Please rewrite the rows from the line containing "What is the average value?" through the end, swapping "value" for "figure" and leaving all else unchanged. Omit the pictures from your answer.

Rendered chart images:
----

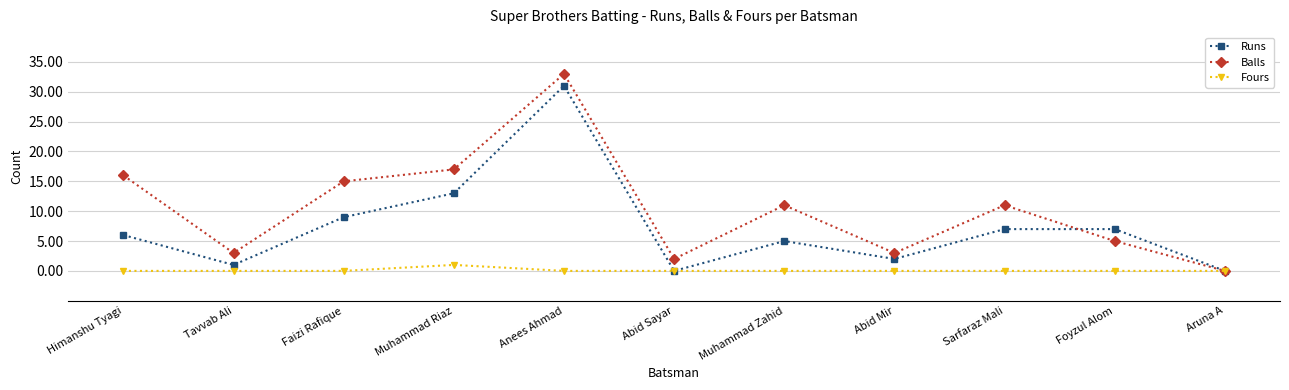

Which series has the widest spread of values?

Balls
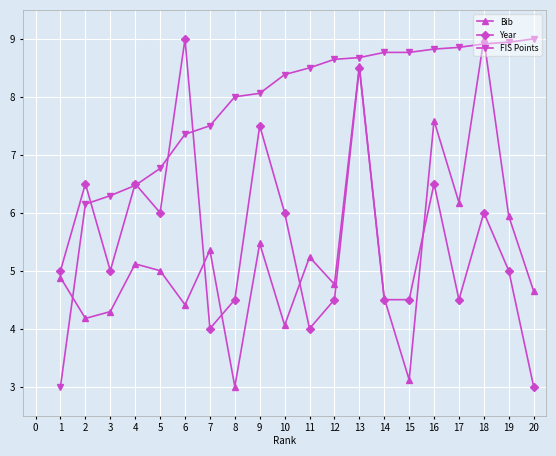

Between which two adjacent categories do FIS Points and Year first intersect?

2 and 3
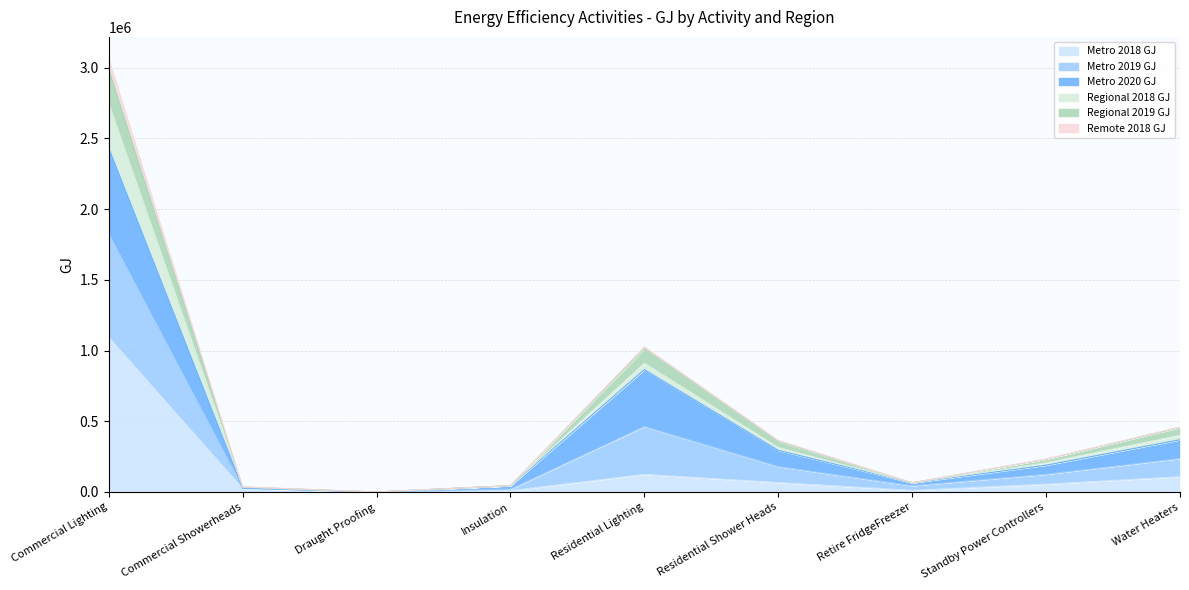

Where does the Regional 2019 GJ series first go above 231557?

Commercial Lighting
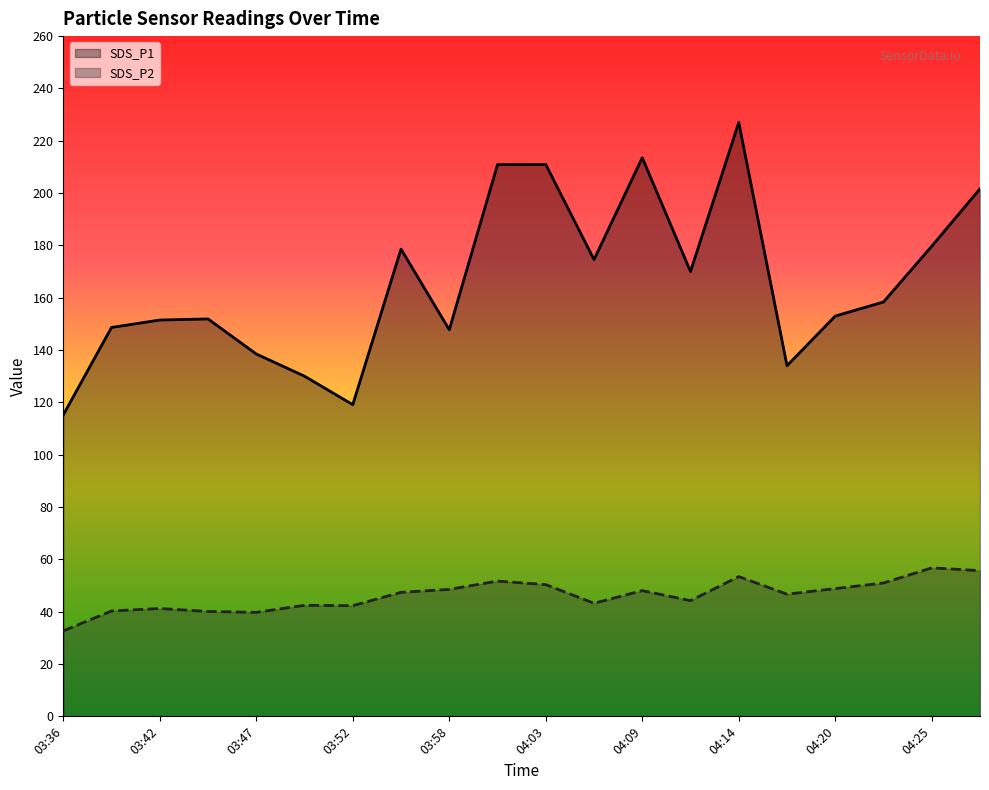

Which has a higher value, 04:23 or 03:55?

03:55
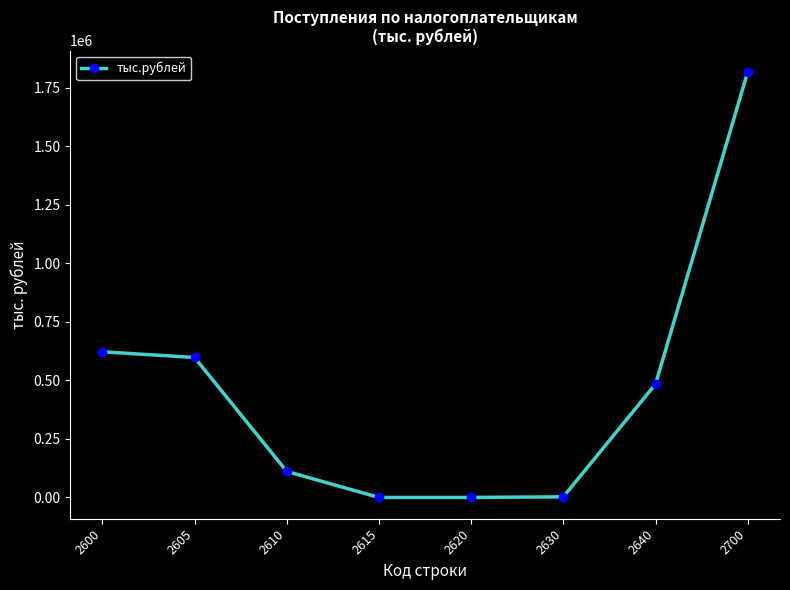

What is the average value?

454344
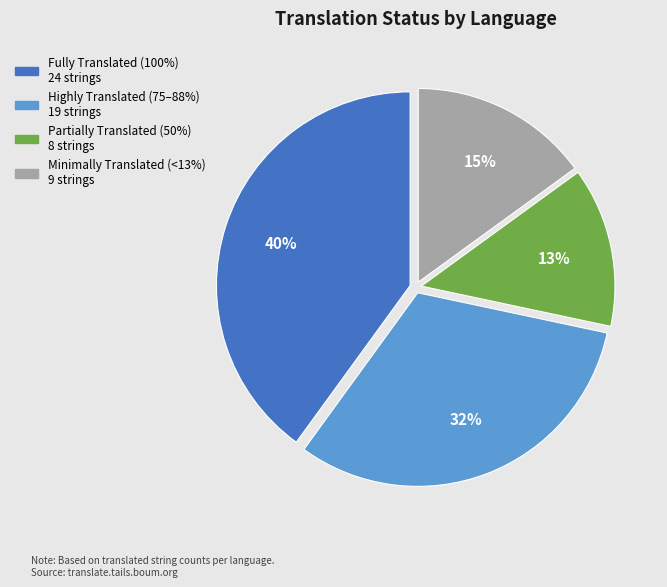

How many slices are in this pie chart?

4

----

*Written answer*.
What is the average figure?

454344

How many slices are in this pie chart?

4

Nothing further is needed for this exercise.